Umanità è solidarietà: hey you, divided we fall

La terza parola è umanità. Il coronavirus ci ha distanziato. Viene in mente, a proposito di isolamento, la canzone Hey you composta dai Pink Floyd nel 1979 e dedicata a chi è prigioniero tra le pareti domestiche. «Ehi tu, lì fuori al freddo, sentendoti solo, sentendoti vecchio, riesci a sentirmi?», dicono le parole di Roger Waters, scritte immaginando un dialogo con la vita al di là del muro. «Ehi tu, non aiutarli a sotterrare la luce, non arrenderti senza lottare», prosegue il testo. «Ehi tu, non dirmi che non c’è alcuna speranza. Insieme restiamo in piedi, divisi cadiamo», rifletteva la band britannica, seminando la speranza di un altro mondo.

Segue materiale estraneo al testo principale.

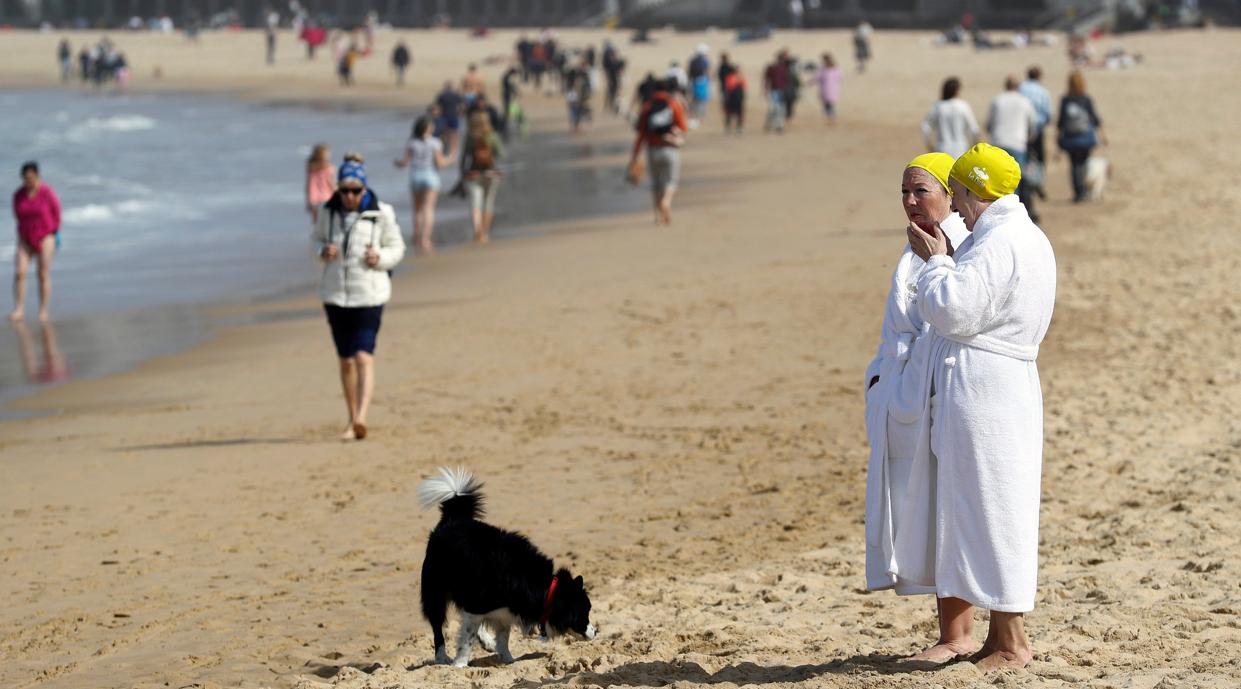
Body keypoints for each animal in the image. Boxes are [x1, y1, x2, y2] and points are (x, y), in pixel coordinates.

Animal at [416, 466, 595, 665]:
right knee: (437, 626)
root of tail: (451, 519)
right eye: (584, 612)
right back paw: (442, 657)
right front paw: (460, 664)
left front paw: (508, 660)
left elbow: (503, 637)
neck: (544, 589)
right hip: (435, 591)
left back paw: (485, 641)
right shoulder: (477, 603)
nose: (595, 632)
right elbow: (467, 639)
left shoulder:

Ai tempi del coronavirus, serrati nel focolare, abbiamo sentito l’urgenza di recuperare il senso di unità. Come si legge nella premessa-testamento della “Grammatica del nuovo mondo” scritta da Veca, scomparso il 7 ottobre 2021, «il nostro slogan “una sola umanità, un solo pianeta” va integrato con la glossa che ci ricorda che, come viventi, noi non siamo “soli”». È la lezione della pandemia: come siamo parte della natura e della cultura, così apparteniamo alla comunità vivente. È quello che dobbiamo aver presente nel nuovo mondo, nella prospettiva dell’ecologia radicale e della giustizia sociale.